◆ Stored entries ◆

## Begin

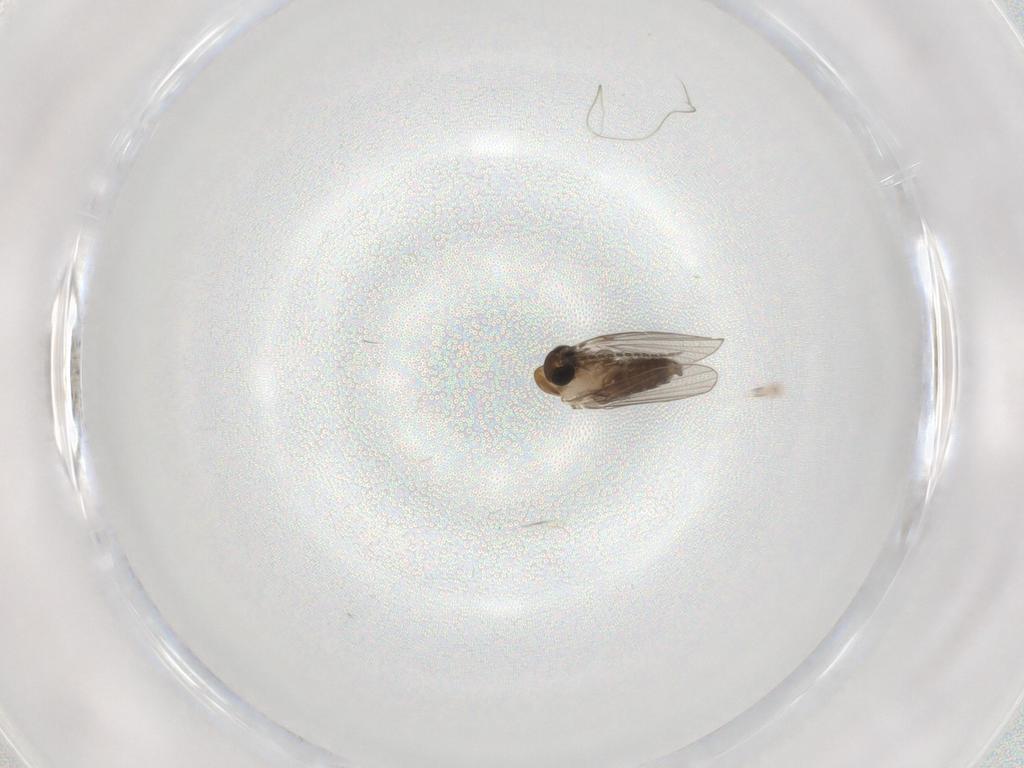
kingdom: Animalia
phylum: Arthropoda
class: Insecta
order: Diptera
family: Psychodidae
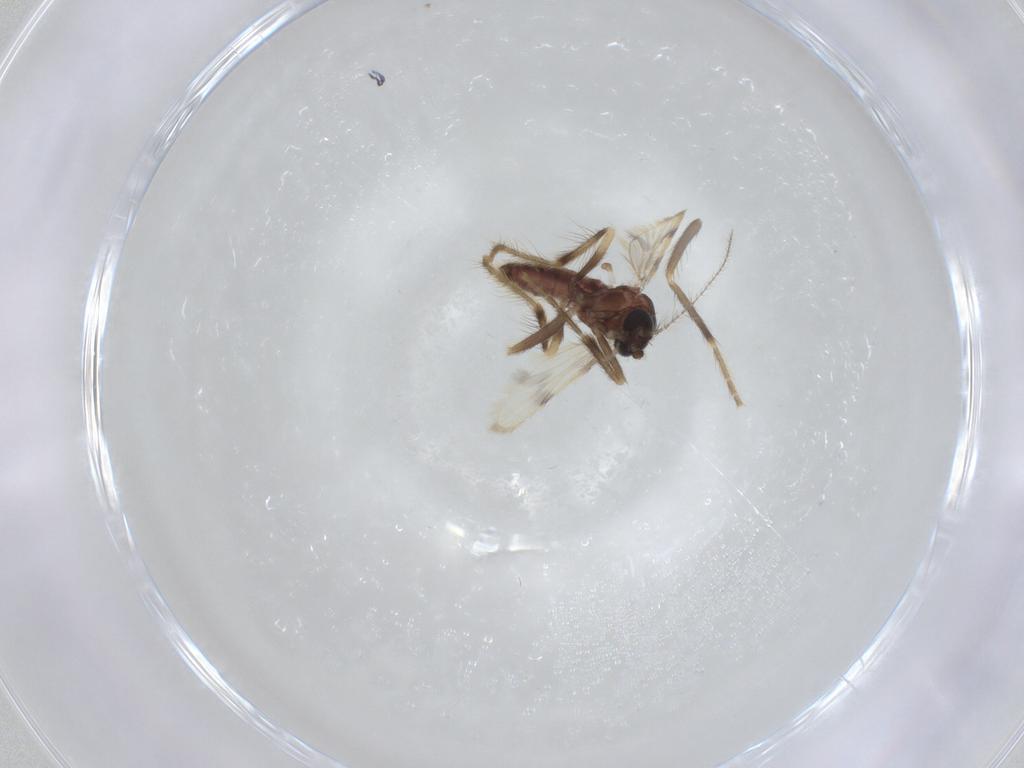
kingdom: Animalia
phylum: Arthropoda
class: Insecta
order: Diptera
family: Corethrellidae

## End

◆ What needs to be done ◆
Put every line of the data into a numbered list, skipping blank lines and leaving out the pictures.

◆ Exercise result ◆
1. kingdom: Animalia
2. phylum: Arthropoda
3. class: Insecta
4. order: Diptera
5. family: Psychodidae
6. kingdom: Animalia
7. phylum: Arthropoda
8. class: Insecta
9. order: Diptera
10. family: Corethrellidae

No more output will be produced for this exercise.